Of course, we can't find those steps until we've identified the cause of the problem. Only with a correct diagnosis of the illness can a treatment be prescribed. I think for the Protestant world the answer is abundantly clear: sola scriptura (I now hereby officially open the sola scriptura issue for public debate). Personally, I am not yet ready to abandon SS and for the vast majority of Protestants it doesn't even have a chance of being an option for the possibility of potential future consideration. But the fact remains that SS is effectually one of the largest contributors to the disunity of the Protestant church in general. I'm not saying SS is wrong or an incorrect, ahistorical doctrine; I'm speaking only about the practical consequences.
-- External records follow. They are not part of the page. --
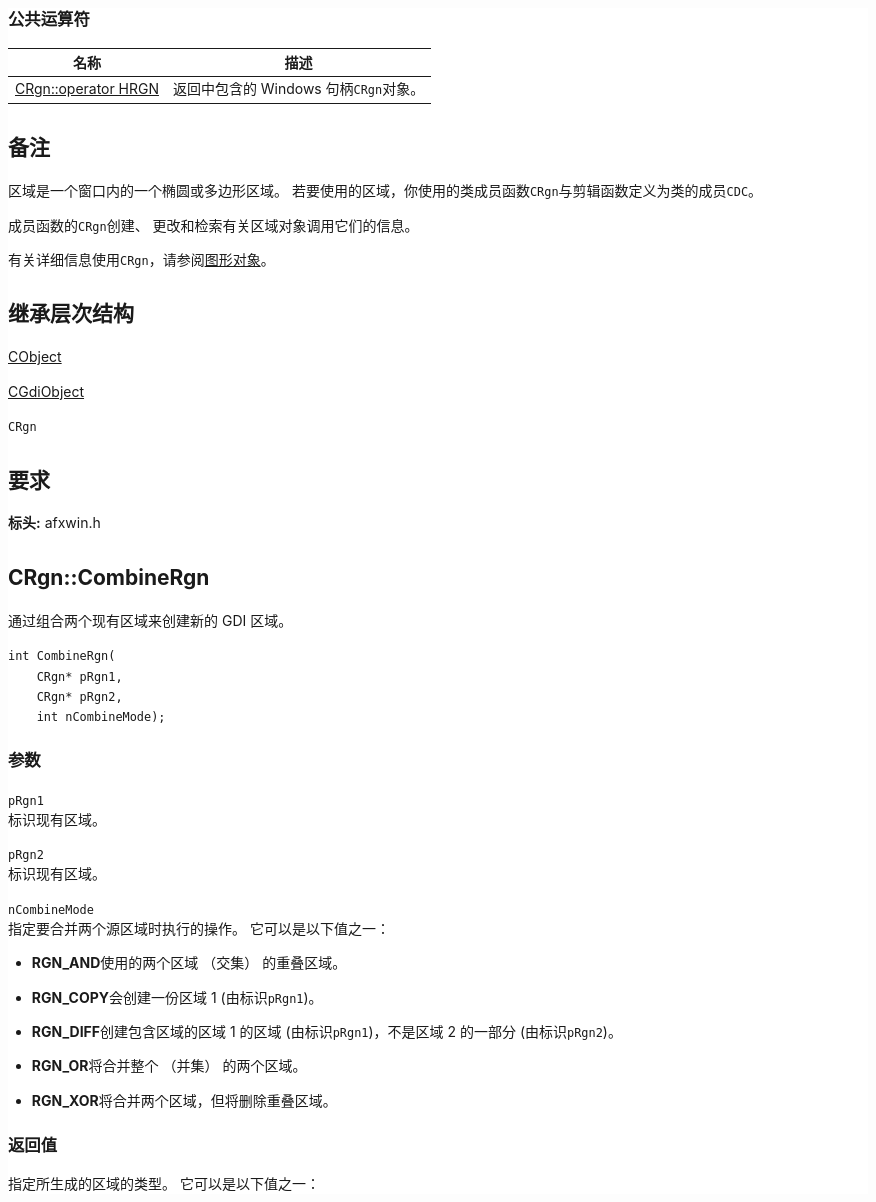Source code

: ### <a name="public-operators"></a>公共运算符  
  
|名称|描述|  
|----------|-----------------|  
|[CRgn::operator HRGN](#operator_hrgn)|返回中包含的 Windows 句柄`CRgn`对象。|  
  
## <a name="remarks"></a>备注  
 区域是一个窗口内的一个椭圆或多边形区域。 若要使用的区域，你使用的类成员函数`CRgn`与剪辑函数定义为类的成员`CDC`。  
  
 成员函数的`CRgn`创建、 更改和检索有关区域对象调用它们的信息。  
  
 有关详细信息使用`CRgn`，请参阅[图形对象](../../mfc/graphic-objects.md)。  
  
## <a name="inheritance-hierarchy"></a>继承层次结构  
 [CObject](../../mfc/reference/cobject-class.md)  
  
 [CGdiObject](../../mfc/reference/cgdiobject-class.md)  
  
 `CRgn`  
  
## <a name="requirements"></a>要求  
 **标头:** afxwin.h  
  
##  <a name="combinergn"></a>  CRgn::CombineRgn  
 通过组合两个现有区域来创建新的 GDI 区域。  
  
```  
int CombineRgn(
    CRgn* pRgn1,  
    CRgn* pRgn2,  
    int nCombineMode);
```  
  
### <a name="parameters"></a>参数  
 `pRgn1`  
 标识现有区域。  
  
 `pRgn2`  
 标识现有区域。  
  
 `nCombineMode`  
 指定要合并两个源区域时执行的操作。 它可以是以下值之一：  
  
- **RGN_AND**使用的两个区域 （交集） 的重叠区域。  
  
- **RGN_COPY**会创建一份区域 1 (由标识`pRgn1`)。  
  
- **RGN_DIFF**创建包含区域的区域 1 的区域 (由标识`pRgn1`)，不是区域 2 的一部分 (由标识`pRgn2`)。  
  
- **RGN_OR**将合并整个 （并集） 的两个区域。  
  
- **RGN_XOR**将合并两个区域，但将删除重叠区域。  
  
### <a name="return-value"></a>返回值  
 指定所生成的区域的类型。 它可以是以下值之一：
Part of the problem is that the same definition of SS is not universally held by Protestant churches. The basic idea is that the Scriptures alone are sufficient to know enough about God, Jesus, sin, faith, etc, for the individual to find salvation in Christ and that they are clear on areas relating to salvation though some areas might be more obscure. But wait, that isn't the basic idea. Some churches require all doctrine to be based explicitly on Scripture or ideas that have a short chain of logical deductions from the text. Some are more flexible, accepting doctrines that aren't found explicitly in the Bible, but aren't excluded by it either. In the former, the Bible thus becomes very restrictive and limiting. For instance, the office of "priest" is not found in the New Testament, and thus cannot be legitimately used by Christians. Between these two poles are various other positions, but in essence, this lack of clarity on the precise meaning of SS and the boundaries of legitimacy create division. A strict SS church could not commune with a flexible SS because some of that flexibility can only be regarded as unbiblical, and conversely, the rigidity of the strict church would likely put off the other group.
So step 1 of a workable solution towards unity is getting widespread agreement on the precise definition of, and the theological & ecclesiological boundaries implied by, sola scriptura. If various groups can regard each others' practices (so long as they are not obviously heretical or unbiblical) as legitimate expressions of their respective churchs' beliefs, a huge door to unity would be kicked open.